==== Excerpted records ====
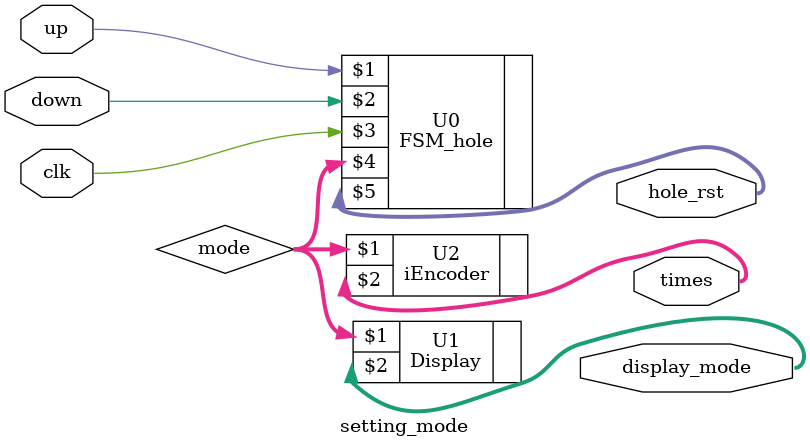
<source format=v>
module setting_mode(clk, up, down, hole_rst, display_mode, times);
	input clk, up, down;
	output [9:0]hole_rst;
	output [6:0]display_mode;
	output [5:0]times;
	//变量类型
	wire [3:0]mode;
	//实例化
	FSM_hole U0(up, down, clk, mode, hole_rst);
	Display U1(mode, display_mode);
	iEncoder U2(mode, times);
endmodule

</source>
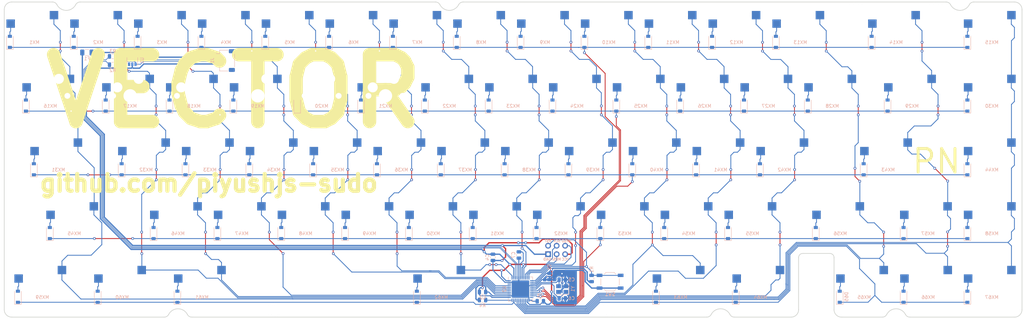
<source format=kicad_pcb>
(kicad_pcb
	(version 20241229)
	(generator "pcbnew")
	(generator_version "9.0")
	(general
		(thickness 1.6)
		(legacy_teardrops no)
	)
	(paper "A4")
	(layers
		(0 "F.Cu" signal)
		(2 "B.Cu" signal)
		(9 "F.Adhes" user "F.Adhesive")
		(11 "B.Adhes" user "B.Adhesive")
		(13 "F.Paste" user)
		(15 "B.Paste" user)
		(5 "F.SilkS" user "F.Silkscreen")
		(7 "B.SilkS" user "B.Silkscreen")
		(1 "F.Mask" user)
		(3 "B.Mask" user)
		(17 "Dwgs.User" user "User.Drawings")
		(19 "Cmts.User" user "User.Comments")
		(21 "Eco1.User" user "User.Eco1")
		(23 "Eco2.User" user "User.Eco2")
		(25 "Edge.Cuts" user)
		(27 "Margin" user)
		(31 "F.CrtYd" user "F.Courtyard")
		(29 "B.CrtYd" user "B.Courtyard")
		(35 "F.Fab" user)
		(33 "B.Fab" user)
	)
	(setup
		(pad_to_mask_clearance 0.05)
		(allow_soldermask_bridges_in_footprints no)
		(tenting front back)
		(pcbplotparams
			(layerselection 0x00000000_00000000_55555555_5755f5ff)
			(plot_on_all_layers_selection 0x00000000_00000000_00000000_00000000)
			(disableapertmacros no)
			(usegerberextensions yes)
			(usegerberattributes no)
			(usegerberadvancedattributes no)
			(creategerberjobfile no)
			(dashed_line_dash_ratio 12.000000)
			(dashed_line_gap_ratio 3.000000)
			(svgprecision 4)
			(plotframeref no)
			(mode 1)
			(useauxorigin no)
			(hpglpennumber 1)
			(hpglpenspeed 20)
			(hpglpendiameter 15.000000)
			(pdf_front_fp_property_popups yes)
			(pdf_back_fp_property_popups yes)
			(pdf_metadata yes)
			(pdf_single_document no)
			(dxfpolygonmode yes)
			(dxfimperialunits yes)
			(dxfusepcbnewfont yes)
			(psnegative no)
			(psa4output no)
			(plot_black_and_white yes)
			(sketchpadsonfab no)
			(plotpadnumbers no)
			(hidednponfab no)
			(sketchdnponfab yes)
			(crossoutdnponfab yes)
			(subtractmaskfromsilk yes)
			(outputformat 1)
			(mirror no)
			(drillshape 0)
			(scaleselection 1)
			(outputdirectory ".gerber")
		)
	)
	(net 0 "")
	(net 1 "GND")
	(net 2 "XTAL2")
	(net 3 "XTAL1")
	(net 4 "Net-(D1-Pad2)")
	(net 5 "ROW0")
	(net 6 "Net-(D2-Pad2)")
	(net 7 "Net-(D3-Pad2)")
	(net 8 "Net-(D4-Pad2)")
	(net 9 "Net-(D5-Pad2)")
	(net 10 "Net-(D6-Pad2)")
	(net 11 "Net-(D7-Pad2)")
	(net 12 "Net-(D8-Pad2)")
	(net 13 "Net-(D9-Pad2)")
	(net 14 "Net-(D10-Pad2)")
	(net 15 "Net-(D11-Pad2)")
	(net 16 "Net-(D12-Pad2)")
	(net 17 "Net-(D13-Pad2)")
	(net 18 "Net-(D14-Pad2)")
	(net 19 "Net-(D15-Pad2)")
	(net 20 "Net-(D16-Pad2)")
	(net 21 "Net-(D17-Pad2)")
	(net 22 "ROW1")
	(net 23 "Net-(D18-Pad2)")
	(net 24 "Net-(D19-Pad2)")
	(net 25 "Net-(D20-Pad2)")
	(net 26 "Net-(D21-Pad2)")
	(net 27 "Net-(D22-Pad2)")
	(net 28 "Net-(D23-Pad2)")
	(net 29 "Net-(D24-Pad2)")
	(net 30 "Net-(D25-Pad2)")
	(net 31 "Net-(D26-Pad2)")
	(net 32 "Net-(D27-Pad2)")
	(net 33 "Net-(D28-Pad2)")
	(net 34 "Net-(D29-Pad2)")
	(net 35 "Net-(D30-Pad2)")
	(net 36 "Net-(D31-Pad2)")
	(net 37 "Net-(D32-Pad2)")
	(net 38 "ROW2")
	(net 39 "Net-(D33-Pad2)")
	(net 40 "Net-(D34-Pad2)")
	(net 41 "Net-(D35-Pad2)")
	(net 42 "Net-(D36-Pad2)")
	(net 43 "Net-(D37-Pad2)")
	(net 44 "Net-(D38-Pad2)")
	(net 45 "Net-(D39-Pad2)")
	(net 46 "Net-(D40-Pad2)")
	(net 47 "Net-(D41-Pad2)")
	(net 48 "Net-(D42-Pad2)")
	(net 49 "Net-(D43-Pad2)")
	(net 50 "Net-(D44-Pad2)")
	(net 51 "Net-(D45-Pad2)")
	(net 52 "Net-(D46-Pad2)")
	(net 53 "Net-(D47-Pad2)")
	(net 54 "ROW3")
	(net 55 "Net-(D48-Pad2)")
	(net 56 "Net-(D49-Pad2)")
	(net 57 "Net-(D50-Pad2)")
	(net 58 "Net-(D51-Pad2)")
	(net 59 "Net-(D52-Pad2)")
	(net 60 "Net-(D53-Pad2)")
	(net 61 "Net-(D54-Pad2)")
	(net 62 "Net-(D55-Pad2)")
	(net 63 "Net-(D56-Pad2)")
	(net 64 "Net-(D57-Pad2)")
	(net 65 "Net-(D58-Pad2)")
	(net 66 "Net-(D59-Pad2)")
	(net 67 "Net-(D60-Pad2)")
	(net 68 "Net-(D61-Pad2)")
	(net 69 "ROW4")
	(net 70 "Net-(D62-Pad2)")
	(net 71 "Net-(D63-Pad2)")
	(net 72 "Net-(D64-Pad2)")
	(net 73 "Net-(D65-Pad2)")
	(net 74 "Net-(D66-Pad2)")
	(net 75 "Net-(D67-Pad2)")
	(net 76 "VBUS")
	(net 77 "D+")
	(net 78 "D-")
	(net 79 "RESET")
	(net 80 "MOSI")
	(net 81 "SCK")
	(net 82 "MISO")
	(net 83 "COL0")
	(net 84 "COL1")
	(net 85 "COL2")
	(net 86 "COL3")
	(net 87 "COL4")
	(net 88 "COL5")
	(net 89 "COL6")
	(net 90 "COL7")
	(net 91 "COL8")
	(net 92 "COL9")
	(net 93 "COL10")
	(net 94 "COL11")
	(net 95 "COL12")
	(net 96 "COL13")
	(net 97 "COL14")
	(net 98 "Net-(R4-Pad2)")
	(net 99 "Net-(U2-Pad42)")
	(net 100 "Net-(C7-Pad1)")
	(net 101 "+5V")
	(net 102 "/MCU_D+")
	(net 103 "/MCU_D-")
	(net 104 "Net-(U1-Pad4)")
	(net 105 "Net-(U1-Pad3)")
	(net 106 "Net-(U2-Pad22)")
	(net 107 "Net-(U2-Pad31)")
	(footprint "MX_Only:MXOnly-1U-Hotswap" (layer "F.Cu") (at 9 9))
	(footprint "MX_Only:MXOnly-1U-Hotswap" (layer "F.Cu") (at 28.05 9))
	(footprint "MX_Only:MXOnly-1U-Hotswap" (layer "F.Cu") (at 47.1 9))
	(footprint "MX_Only:MXOnly-1U-Hotswap" (layer "F.Cu") (at 66.15 9))
	(footprint "MX_Only:MXOnly-1U-Hotswap" (layer "F.Cu") (at 85.2 9))
	(footprint "MX_Only:MXOnly-1U-Hotswap" (layer "F.Cu") (at 104.25 9))
	(footprint "MX_Only:MXOnly-1U-Hotswap" (layer "F.Cu") (at 123.3 9))
	(footprint "MX_Only:MXOnly-1U-Hotswap" (layer "F.Cu") (at 161.4 9))
	(footprint "MX_Only:MXOnly-1U-Hotswap" (layer "F.Cu") (at 180.45 9))
	(footprint "MX_Only:MXOnly-1U-Hotswap" (layer "F.Cu") (at 199.5 9))
	(footprint "MX_Only:MXOnly-1U-Hotswap" (layer "F.Cu") (at 218.55 9))
	(footprint "MX_Only:MXOnly-1U-Hotswap" (layer "F.Cu") (at 237.6 9))
	(footprint "MX_Only:MXOnly-2U-Hotswap" (layer "F.Cu") (at 266.175 9))
	(footprint "MX_Only:MXOnly-1.5U-Hotswap" (layer "F.Cu") (at 13.7625 28.05))
	(footprint "MX_Only:MXOnly-1U-Hotswap" (layer "F.Cu") (at 37.575 28.05))
	(footprint "MX_Only:MXOnly-1U-Hotswap" (layer "F.Cu") (at 56.625 28.05))
	(footprint "MX_Only:MXOnly-1U-Hotswap" (layer "F.Cu") (at 75.675 28.05))
	(footprint "MX_Only:MXOnly-1U-Hotswap" (layer "F.Cu") (at 94.725 28.05))
	(footprint "MX_Only:MXOnly-1U-Hotswap" (layer "F.Cu") (at 113.775 28.05))
	(footprint "MX_Only:MXOnly-1U-Hotswap" (layer "F.Cu") (at 132.825 28.05))
	(footprint "MX_Only:MXOnly-1U-Hotswap" (layer "F.Cu") (at 151.875 28.05))
	(footprint "MX_Only:MXOnly-1U-Hotswap" (layer "F.Cu") (at 170.925 28.05))
	(footprint "MX_Only:MXOnly-1U-Hotswap" (layer "F.Cu") (at 189.975 28.05))
	(footprint "MX_Only:MXOnly-1U-Hotswap" (layer "F.Cu") (at 209.025 28.05))
	(footprint "MX_Only:MXOnly-1U-Hotswap" (layer "F.Cu") (at 228.075 28.05))
	(footprint "MX_Only:MXOnly-1U-Hotswap" (layer "F.Cu") (at 247.125 28.05))
	(footprint "MX_Only:MXOnly-1.5U-Hotswap" (layer "F.Cu") (at 270.9375 28.05))
	(footprint "MX_Only:MXOnly-1U-Hotswap" (layer "F.Cu") (at 294.75 28.05))
	(footprint "MX_Only:MXOnly-1.75U-Hotswap" (layer "F.Cu") (at 16.14375 47.1))
	(footprint "MX_Only:MXOnly-1U-Hotswap"
		(layer "F.Cu")
		(uuid "00000000-0000-0000-0000-00005f38221c")
		(at 42.3375 47.1)
		(property "Reference" "MX32"
			(at 0 3.048 0)
			(layer "B.CrtYd")
			(uuid "144cdbd6-0ac0-4caa-a181-b8fc2dc6d62e")
			(effects
				(font
					(size 1 1)
					(thickness 0.15)
				)
				(justify mirror)
			)
		)
		(property "Value" "1u"
			(at 0 -7.9375 0)
			(layer "Dwgs.User")
			(uuid "09bd452d-570f-4ff8-a871-cbbad1605f2b")
			(effects
				(font
					(size 1 1)
					(thickness 0.15)
				)
			)
		)
		(property "Datasheet" ""
			(at 0 0 0)
			(layer "F.Fab")
			(hide yes)
			(uuid "4bb14df1-e66c-454e-b9b4-cfc1dc1a4a04")
			(effects
				(font
				
... [951246 chars truncated]
</source>
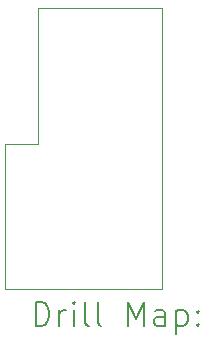
<source format=gbr>
%TF.GenerationSoftware,KiCad,Pcbnew,7.0.11*%
%TF.CreationDate,2025-12-11T10:01:51-05:00*%
%TF.ProjectId,clock_hbridge_fix,636c6f63-6b5f-4686-9272-696467655f66,rev?*%
%TF.SameCoordinates,Original*%
%TF.FileFunction,Drillmap*%
%TF.FilePolarity,Positive*%
%FSLAX45Y45*%
G04 Gerber Fmt 4.5, Leading zero omitted, Abs format (unit mm)*
G04 Created by KiCad (PCBNEW 7.0.11) date 2025-12-11 10:01:51*
%MOMM*%
%LPD*%
G01*
G04 APERTURE LIST*
%ADD10C,0.050000*%
%ADD11C,0.200000*%
G04 APERTURE END LIST*
D10*
X3025000Y-1650000D02*
X1975000Y-1650000D01*
X3025000Y-4025000D02*
X3025000Y-1650000D01*
X1700000Y-4025000D02*
X3025000Y-4025000D01*
X1700000Y-2800000D02*
X1700000Y-4025000D01*
X1975000Y-2800000D02*
X1700000Y-2800000D01*
X1975000Y-1650000D02*
X1975000Y-2800000D01*
D11*
X1958277Y-4338984D02*
X1958277Y-4138984D01*
X1958277Y-4138984D02*
X2005896Y-4138984D01*
X2005896Y-4138984D02*
X2034467Y-4148508D01*
X2034467Y-4148508D02*
X2053515Y-4167555D01*
X2053515Y-4167555D02*
X2063039Y-4186603D01*
X2063039Y-4186603D02*
X2072562Y-4224698D01*
X2072562Y-4224698D02*
X2072562Y-4253270D01*
X2072562Y-4253270D02*
X2063039Y-4291365D01*
X2063039Y-4291365D02*
X2053515Y-4310412D01*
X2053515Y-4310412D02*
X2034467Y-4329460D01*
X2034467Y-4329460D02*
X2005896Y-4338984D01*
X2005896Y-4338984D02*
X1958277Y-4338984D01*
X2158277Y-4338984D02*
X2158277Y-4205650D01*
X2158277Y-4243746D02*
X2167801Y-4224698D01*
X2167801Y-4224698D02*
X2177324Y-4215174D01*
X2177324Y-4215174D02*
X2196372Y-4205650D01*
X2196372Y-4205650D02*
X2215420Y-4205650D01*
X2282086Y-4338984D02*
X2282086Y-4205650D01*
X2282086Y-4138984D02*
X2272563Y-4148508D01*
X2272563Y-4148508D02*
X2282086Y-4158031D01*
X2282086Y-4158031D02*
X2291610Y-4148508D01*
X2291610Y-4148508D02*
X2282086Y-4138984D01*
X2282086Y-4138984D02*
X2282086Y-4158031D01*
X2405896Y-4338984D02*
X2386848Y-4329460D01*
X2386848Y-4329460D02*
X2377324Y-4310412D01*
X2377324Y-4310412D02*
X2377324Y-4138984D01*
X2510658Y-4338984D02*
X2491610Y-4329460D01*
X2491610Y-4329460D02*
X2482086Y-4310412D01*
X2482086Y-4310412D02*
X2482086Y-4138984D01*
X2739229Y-4338984D02*
X2739229Y-4138984D01*
X2739229Y-4138984D02*
X2805896Y-4281841D01*
X2805896Y-4281841D02*
X2872562Y-4138984D01*
X2872562Y-4138984D02*
X2872562Y-4338984D01*
X3053515Y-4338984D02*
X3053515Y-4234222D01*
X3053515Y-4234222D02*
X3043991Y-4215174D01*
X3043991Y-4215174D02*
X3024943Y-4205650D01*
X3024943Y-4205650D02*
X2986848Y-4205650D01*
X2986848Y-4205650D02*
X2967801Y-4215174D01*
X3053515Y-4329460D02*
X3034467Y-4338984D01*
X3034467Y-4338984D02*
X2986848Y-4338984D01*
X2986848Y-4338984D02*
X2967801Y-4329460D01*
X2967801Y-4329460D02*
X2958277Y-4310412D01*
X2958277Y-4310412D02*
X2958277Y-4291365D01*
X2958277Y-4291365D02*
X2967801Y-4272317D01*
X2967801Y-4272317D02*
X2986848Y-4262793D01*
X2986848Y-4262793D02*
X3034467Y-4262793D01*
X3034467Y-4262793D02*
X3053515Y-4253270D01*
X3148753Y-4205650D02*
X3148753Y-4405650D01*
X3148753Y-4215174D02*
X3167801Y-4205650D01*
X3167801Y-4205650D02*
X3205896Y-4205650D01*
X3205896Y-4205650D02*
X3224943Y-4215174D01*
X3224943Y-4215174D02*
X3234467Y-4224698D01*
X3234467Y-4224698D02*
X3243991Y-4243746D01*
X3243991Y-4243746D02*
X3243991Y-4300889D01*
X3243991Y-4300889D02*
X3234467Y-4319936D01*
X3234467Y-4319936D02*
X3224943Y-4329460D01*
X3224943Y-4329460D02*
X3205896Y-4338984D01*
X3205896Y-4338984D02*
X3167801Y-4338984D01*
X3167801Y-4338984D02*
X3148753Y-4329460D01*
X3329705Y-4319936D02*
X3339229Y-4329460D01*
X3339229Y-4329460D02*
X3329705Y-4338984D01*
X3329705Y-4338984D02*
X3320182Y-4329460D01*
X3320182Y-4329460D02*
X3329705Y-4319936D01*
X3329705Y-4319936D02*
X3329705Y-4338984D01*
X3329705Y-4215174D02*
X3339229Y-4224698D01*
X3339229Y-4224698D02*
X3329705Y-4234222D01*
X3329705Y-4234222D02*
X3320182Y-4224698D01*
X3320182Y-4224698D02*
X3329705Y-4215174D01*
X3329705Y-4215174D02*
X3329705Y-4234222D01*
M02*

</source>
====
Collect the lines of the records that include the string "Adhes".

		(9 "F.Adhes" user "F.Adhesive")
		(11 "B.Adhes" user "B.Adhesive")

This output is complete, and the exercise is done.